Les exemples extraits des manuscrits de ses sermons attestent sa propension à conformer l’orthographe à la prononciation sans se soucier de l’étymologie. Pour donner une meilleure idée de son orthographe, je donne à l’Appendice E quelques passages de ses sermons tirés de ses manuscrits déposés à la Bibliothèque impériale.

(Jean Hindret.) L’Art de bien prononcer et de bien parler la langue françoise, dédié à Monseigneur le duc de Bourgogne, par le sieur J. H. Paris, Ve Cl. Thiboust, 1686, in-12; ibid., 1696, 2 vol. in-12.

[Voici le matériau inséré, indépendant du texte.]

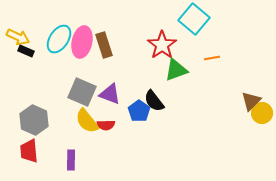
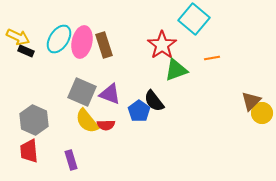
purple rectangle: rotated 18 degrees counterclockwise
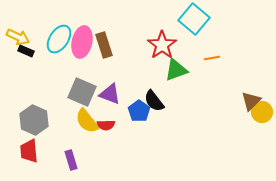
yellow circle: moved 1 px up
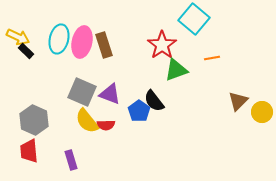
cyan ellipse: rotated 20 degrees counterclockwise
black rectangle: rotated 21 degrees clockwise
brown triangle: moved 13 px left
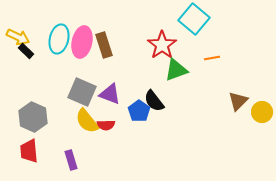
gray hexagon: moved 1 px left, 3 px up
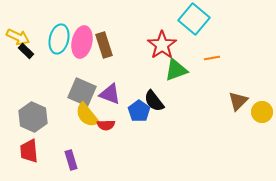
yellow semicircle: moved 6 px up
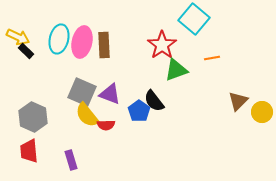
brown rectangle: rotated 15 degrees clockwise
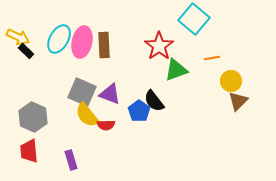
cyan ellipse: rotated 16 degrees clockwise
red star: moved 3 px left, 1 px down
yellow circle: moved 31 px left, 31 px up
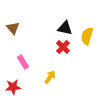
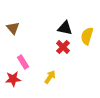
red star: moved 8 px up
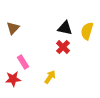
brown triangle: rotated 24 degrees clockwise
yellow semicircle: moved 5 px up
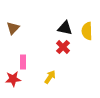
yellow semicircle: rotated 18 degrees counterclockwise
pink rectangle: rotated 32 degrees clockwise
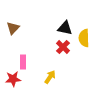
yellow semicircle: moved 3 px left, 7 px down
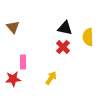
brown triangle: moved 1 px up; rotated 24 degrees counterclockwise
yellow semicircle: moved 4 px right, 1 px up
yellow arrow: moved 1 px right, 1 px down
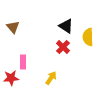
black triangle: moved 1 px right, 2 px up; rotated 21 degrees clockwise
red star: moved 2 px left, 1 px up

Quoique ce petit traité de grammaire ne contienne aucune innovation orthographique (mot qu’il écrit ortographique), et qu’il ait pour but uniquement d’enseigner la prononciation reçue, il manifeste le désir du perfectionnement.

L’auteur s’y plaint de notre écriture, qu’il déclare défectueuse. «Ce n’est pas sans raison, dit-il, que les étrangers nous reprochent tous les jours le peu de soin que nous avons de bien prononcer notre langue, comme une chose qui l’empêche d’être aujourd’hui la plus parfaite de toutes celles de l’Europe.»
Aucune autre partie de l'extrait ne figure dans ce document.